----- Entries supplied

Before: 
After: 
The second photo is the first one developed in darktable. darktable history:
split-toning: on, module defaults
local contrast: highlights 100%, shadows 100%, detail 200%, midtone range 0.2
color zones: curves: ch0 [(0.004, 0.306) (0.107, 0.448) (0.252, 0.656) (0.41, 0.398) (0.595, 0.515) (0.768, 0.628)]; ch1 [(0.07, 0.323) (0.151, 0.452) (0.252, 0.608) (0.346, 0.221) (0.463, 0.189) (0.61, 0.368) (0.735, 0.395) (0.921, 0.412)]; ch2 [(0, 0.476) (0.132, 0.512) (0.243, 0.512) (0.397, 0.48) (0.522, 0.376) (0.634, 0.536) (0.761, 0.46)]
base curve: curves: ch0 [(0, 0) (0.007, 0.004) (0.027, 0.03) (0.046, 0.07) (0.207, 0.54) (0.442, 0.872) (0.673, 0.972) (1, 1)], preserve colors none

----------

- Requirement: Copy the records word for word, from their first line up to and including the line that contains "local contrast: highlights".

- Result of the exercise:
Before: 
After: 
The second photo is the first one developed in darktable. darktable history:
split-toning: on, module defaults
local contrast: highlights 100%, shadows 100%, detail 200%, midtone range 0.2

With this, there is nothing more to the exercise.